Elle ne se voit que dans le regard de l’autre, mais ce jugement ne s’apprécie que dans la perception du maître d’hier, ce qui a contribué au fil des siècles à faire de l’Africain un être sans personnalité, sans racine et sans originalité, un être mimétique qui déploie des trésors d’énergie pour se faire accepter comme évoluer intellectuel selon le concept de “structure”.

Plusieurs siècles d’esclavage arabe d’abord, européens ensuite. Plusieurs siècle de colonisation. Plusieurs décennies de néocolonisation plus sournoise, pillarde et psychologiquement plus violente. Tant de tragédies, de drames, d’humiliations, de frustrations ne pouvaient pas ne pas laisser de cicatrices profondes, un sérieux manque de confiance, mais surtout des complexes encore savamment entretenus par une impressionnante machine médiatique qui arrose de façon discontinue l’Afrique, imposant un mode de pensée exogène. Seulement, tout ceci est connu, ce parchemin de drame d’injustice, on en a parlé et reparlé, c’est désormais connu.

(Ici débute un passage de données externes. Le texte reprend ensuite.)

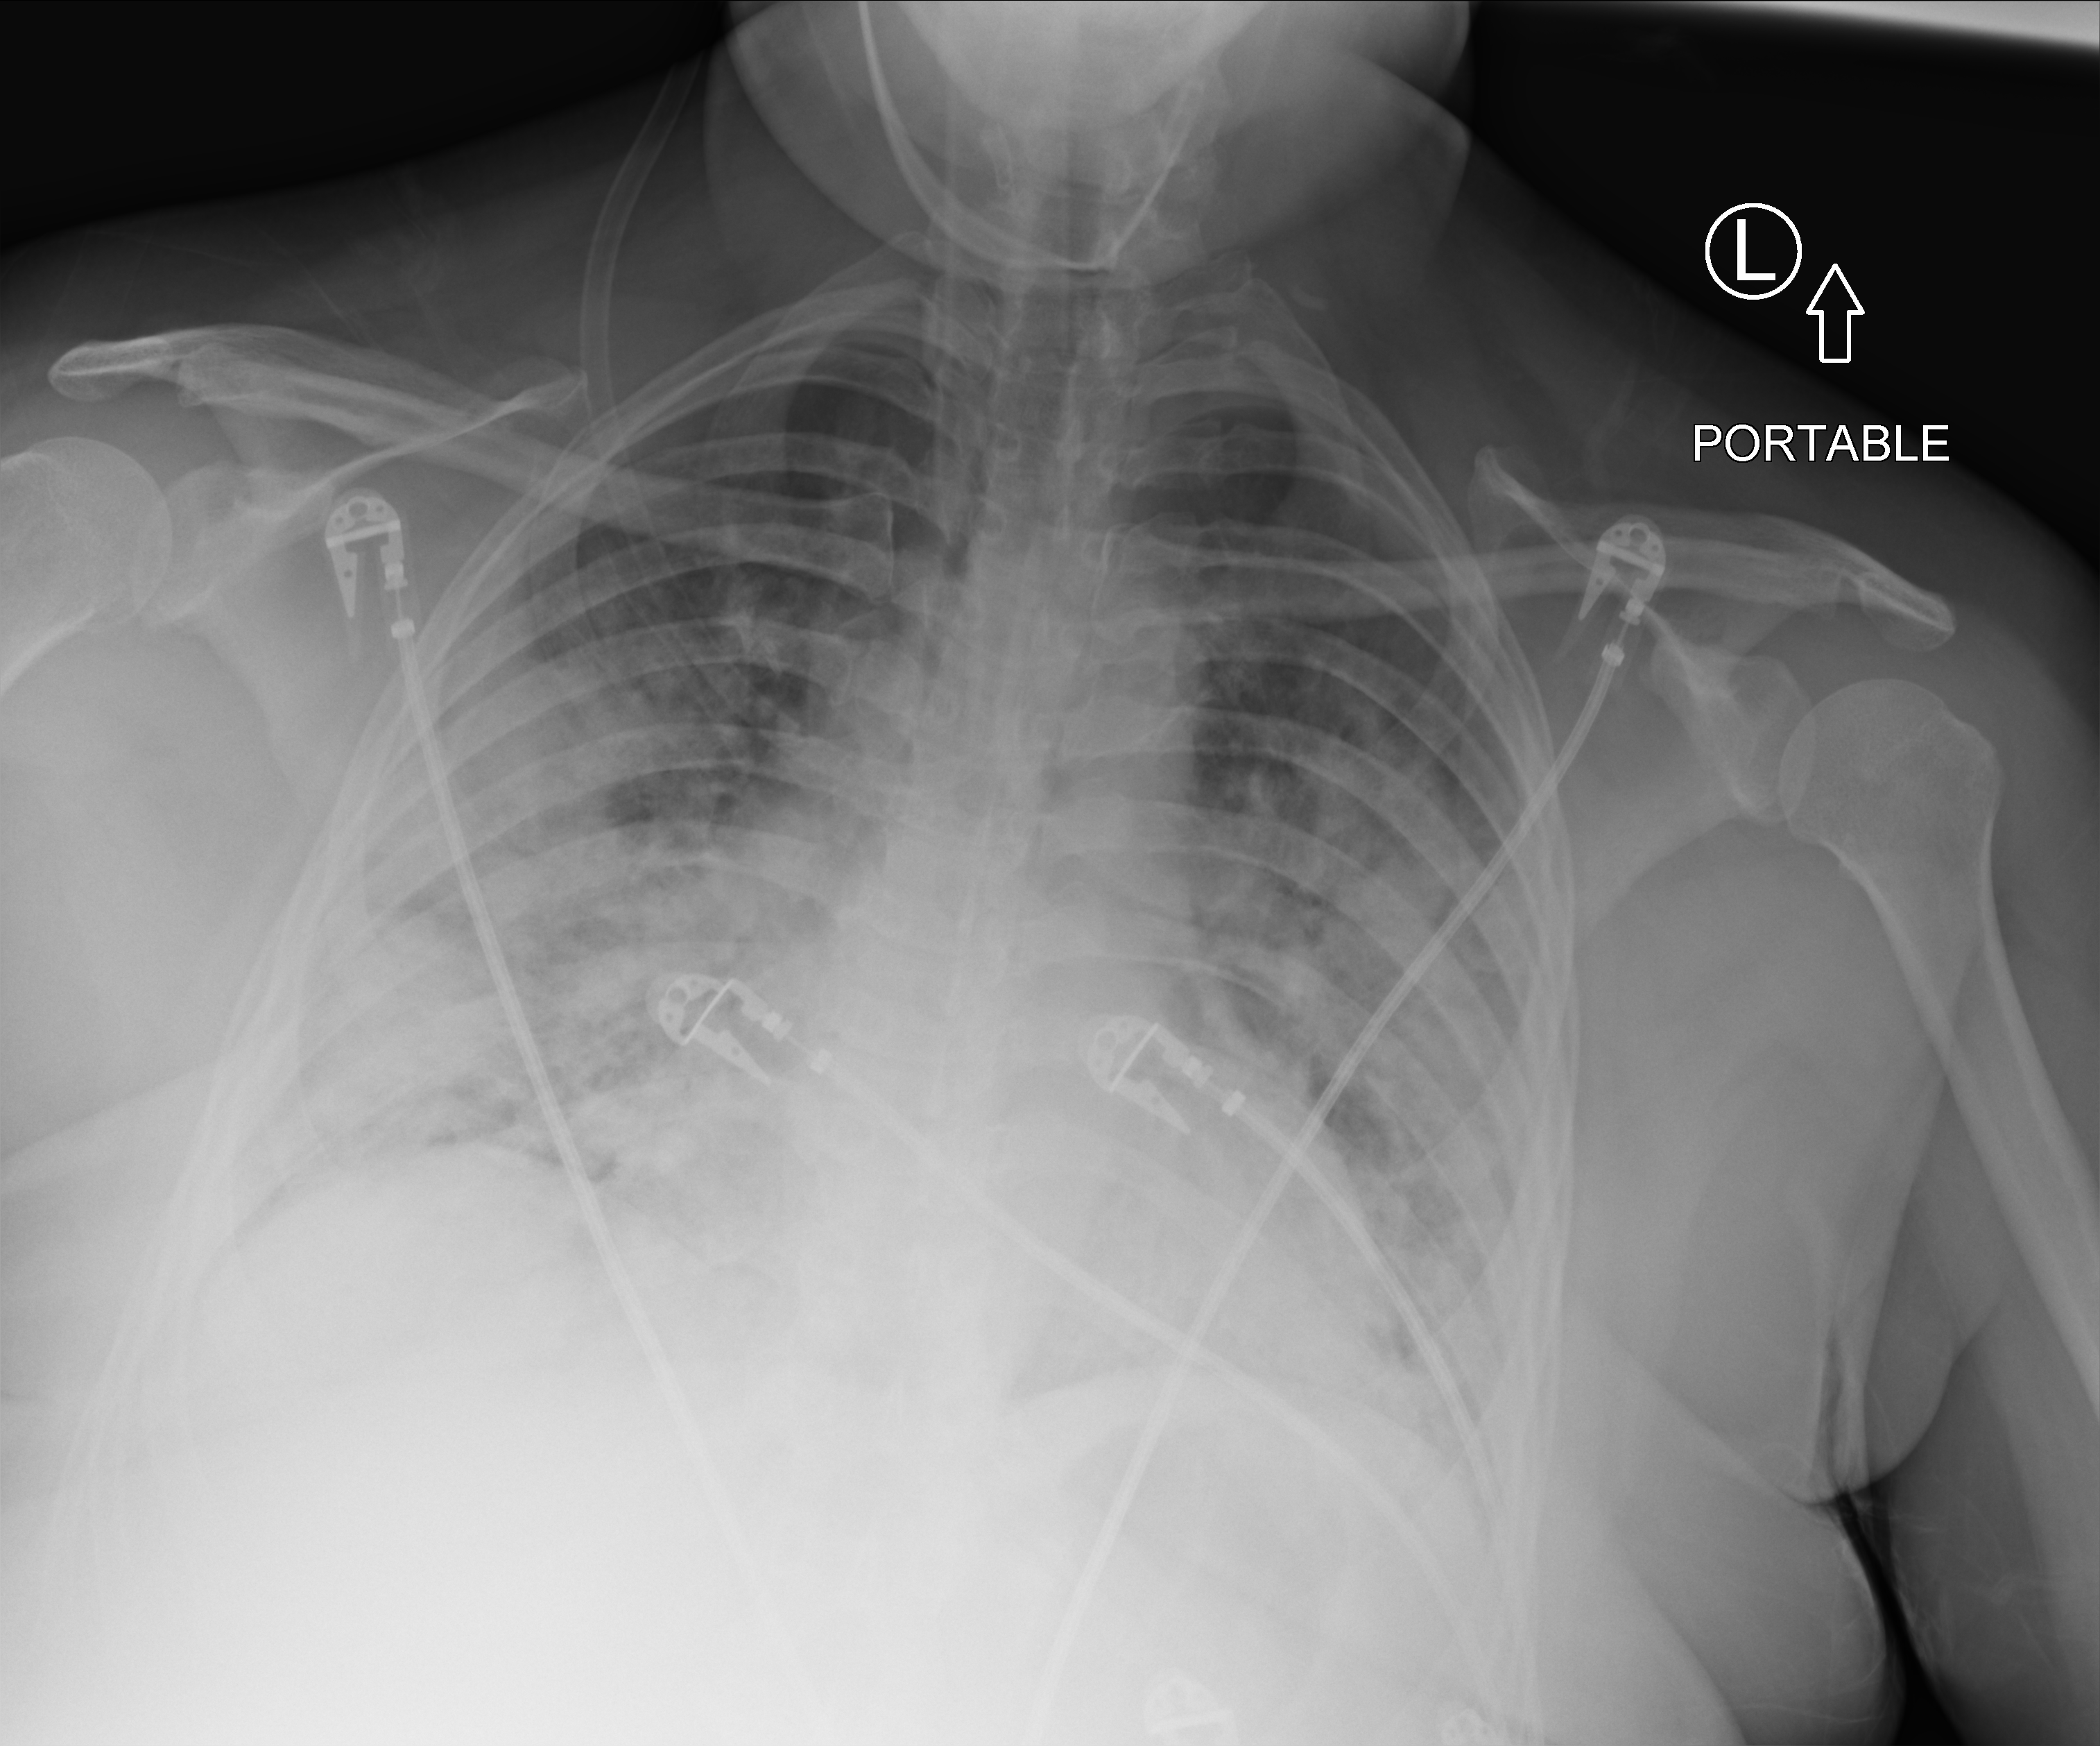
Portable chest radiograph, anteroposterior (AP) projection. Patient hospitalised with COVID-19; female, aged 18–59 years.
From the hospital-stay record, not from the radiograph (when in the stay this image was taken is not recorded): mechanically ventilated during this hospital stay: no.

Ngugi Thiong’o soutient que la réforme du système éducatif est essentielle pour décoloniser les mentalités en Afrique, en permettant de créer une génération d’Africains conscients de leur propre identité culturelle et capables de résister à la domination culturelle étrangère. Il est crucial de former des chercheurs, des enseignants et des intellectuels africains capables de produire des connaissances et des analyses autonomes, fondées sur les réalités et les enjeux du continent.